• [Requirement]: Could you reproduce the text of the material below word for word, leaving out the pictures?

• [Supplied material]:
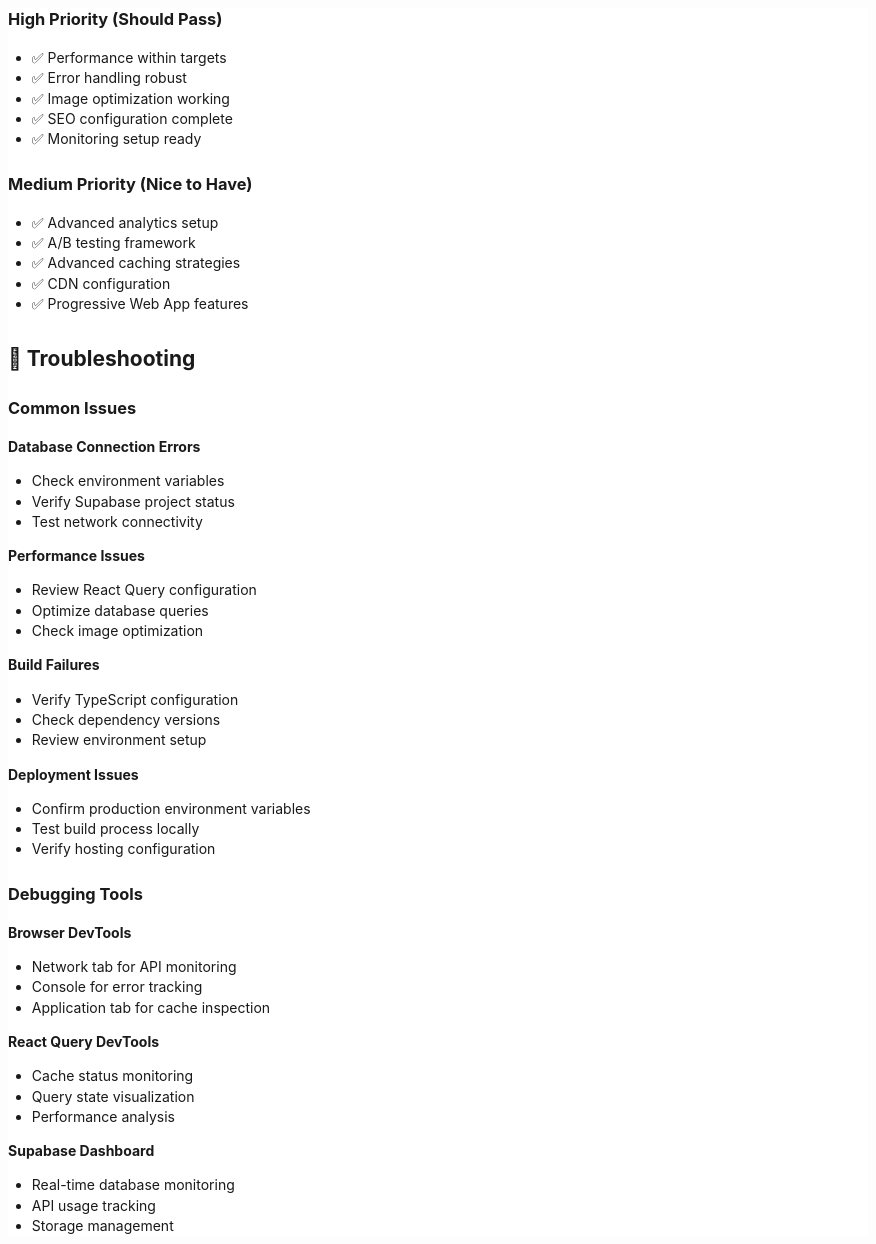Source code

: ### High Priority (Should Pass)
- ✅ Performance within targets
- ✅ Error handling robust
- ✅ Image optimization working
- ✅ SEO configuration complete
- ✅ Monitoring setup ready

### Medium Priority (Nice to Have)
- ✅ Advanced analytics setup
- ✅ A/B testing framework
- ✅ Advanced caching strategies
- ✅ CDN configuration
- ✅ Progressive Web App features

## 🚨 Troubleshooting

### Common Issues

**Database Connection Errors**
- Check environment variables
- Verify Supabase project status
- Test network connectivity

**Performance Issues**
- Review React Query configuration
- Optimize database queries
- Check image optimization

**Build Failures**
- Verify TypeScript configuration
- Check dependency versions
- Review environment setup

**Deployment Issues**
- Confirm production environment variables
- Test build process locally
- Verify hosting configuration

### Debugging Tools

**Browser DevTools**
- Network tab for API monitoring
- Console for error tracking
- Application tab for cache inspection

**React Query DevTools**
- Cache status monitoring
- Query state visualization
- Performance analysis

**Supabase Dashboard**
- Real-time database monitoring
- API usage tracking
- Storage management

• [The answer]:
Source code

: ### High Priority (Should Pass)
- ✅ Performance within targets
- ✅ Error handling robust
- ✅ Image optimization working
- ✅ SEO configuration complete
- ✅ Monitoring setup ready

### Medium Priority (Nice to Have)
- ✅ Advanced analytics setup
- ✅ A/B testing framework
- ✅ Advanced caching strategies
- ✅ CDN configuration
- ✅ Progressive Web App features

## 🚨 Troubleshooting

### Common Issues

**Database Connection Errors**
- Check environment variables
- Verify Supabase project status
- Test network connectivity

**Performance Issues**
- Review React Query configuration
- Optimize database queries
- Check image optimization

**Build Failures**
- Verify TypeScript configuration
- Check dependency versions
- Review environment setup

**Deployment Issues**
- Confirm production environment variables
- Test build process locally
- Verify hosting configuration

### Debugging Tools

**Browser DevTools**
- Network tab for API monitoring
- Console for error tracking
- Application tab for cache inspection

**React Query DevTools**
- Cache status monitoring
- Query state visualization
- Performance analysis

**Supabase Dashboard**
- Real-time database monitoring
- API usage tracking
- Storage management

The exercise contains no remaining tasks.